= Copper Beech Manor =

Historic building in Pennsylvania

Copper Beech Manor is a historic building at 17 Market Street in Lewisburg, Pennsylvania, which is now a residence.

==History==
The home was built in 1857 by a Jonathan Nesbit, a prominent builder in the growing community of Lewisburg. In 1861 Jonathan Nesbit added an addition to the third floor which was believed to be part of the Underground Railroad because of the crawl space above the bedroom where runaways would have hid. He designed the Greek Revival home after he constructed the First Presbyterian Church in 1856, which still resides in Lewisburg. Nesbit is also known for constructing the Lutheran church and a number of other buildings in the town. Because of these prominent buildings and master architecture the town of Lewisburg was inducted into the National Register of Historic Places in 2004, known as the Lewisburg Historic District.
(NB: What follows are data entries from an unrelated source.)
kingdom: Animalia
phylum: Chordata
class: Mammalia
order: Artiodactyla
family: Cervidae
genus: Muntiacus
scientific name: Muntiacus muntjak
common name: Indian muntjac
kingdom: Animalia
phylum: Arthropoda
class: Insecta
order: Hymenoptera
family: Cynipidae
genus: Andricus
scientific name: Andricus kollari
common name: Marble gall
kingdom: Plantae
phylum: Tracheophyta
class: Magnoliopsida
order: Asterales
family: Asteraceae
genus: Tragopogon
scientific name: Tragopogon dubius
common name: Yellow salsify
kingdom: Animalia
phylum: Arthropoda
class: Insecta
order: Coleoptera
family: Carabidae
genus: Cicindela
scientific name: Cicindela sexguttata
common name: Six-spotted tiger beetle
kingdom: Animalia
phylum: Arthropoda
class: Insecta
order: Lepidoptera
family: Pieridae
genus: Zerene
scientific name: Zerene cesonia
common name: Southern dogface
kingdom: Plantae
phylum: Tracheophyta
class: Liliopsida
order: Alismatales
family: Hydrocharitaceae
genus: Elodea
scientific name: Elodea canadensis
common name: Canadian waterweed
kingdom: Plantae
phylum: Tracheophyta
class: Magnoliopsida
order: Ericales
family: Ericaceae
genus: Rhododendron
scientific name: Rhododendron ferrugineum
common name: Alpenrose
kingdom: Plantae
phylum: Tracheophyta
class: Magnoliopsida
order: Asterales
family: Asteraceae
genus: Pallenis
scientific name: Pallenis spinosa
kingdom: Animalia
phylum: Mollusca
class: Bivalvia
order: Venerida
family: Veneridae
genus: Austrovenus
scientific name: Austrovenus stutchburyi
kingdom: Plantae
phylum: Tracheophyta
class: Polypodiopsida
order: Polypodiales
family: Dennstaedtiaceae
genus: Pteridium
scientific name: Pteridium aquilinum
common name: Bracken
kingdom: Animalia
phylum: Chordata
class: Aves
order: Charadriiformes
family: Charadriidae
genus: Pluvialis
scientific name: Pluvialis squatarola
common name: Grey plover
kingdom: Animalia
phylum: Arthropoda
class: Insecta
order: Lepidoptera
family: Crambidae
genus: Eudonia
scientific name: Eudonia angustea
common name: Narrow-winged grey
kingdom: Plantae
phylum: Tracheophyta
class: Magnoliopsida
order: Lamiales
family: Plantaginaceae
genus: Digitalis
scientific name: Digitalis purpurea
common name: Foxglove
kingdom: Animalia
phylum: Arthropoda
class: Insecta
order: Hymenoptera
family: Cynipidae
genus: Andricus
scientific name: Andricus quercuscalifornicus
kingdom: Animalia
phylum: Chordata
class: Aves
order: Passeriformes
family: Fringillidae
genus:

The Copper Beech Manor is located right in the center of the district on Market Street.

==The Locale==
Copper Beech Manor is located within walking distance of Bucknell University. The town of Lewisburg contains an authentic Victorian downtown that has a lot of locally owned restaurants and excellent shopping. Visit the town's numerous museums and antique shops. For the outdoorsy vacationer spend some time on the Susquehanna River canoeing, kayaking, and biking or walking along the shoreline.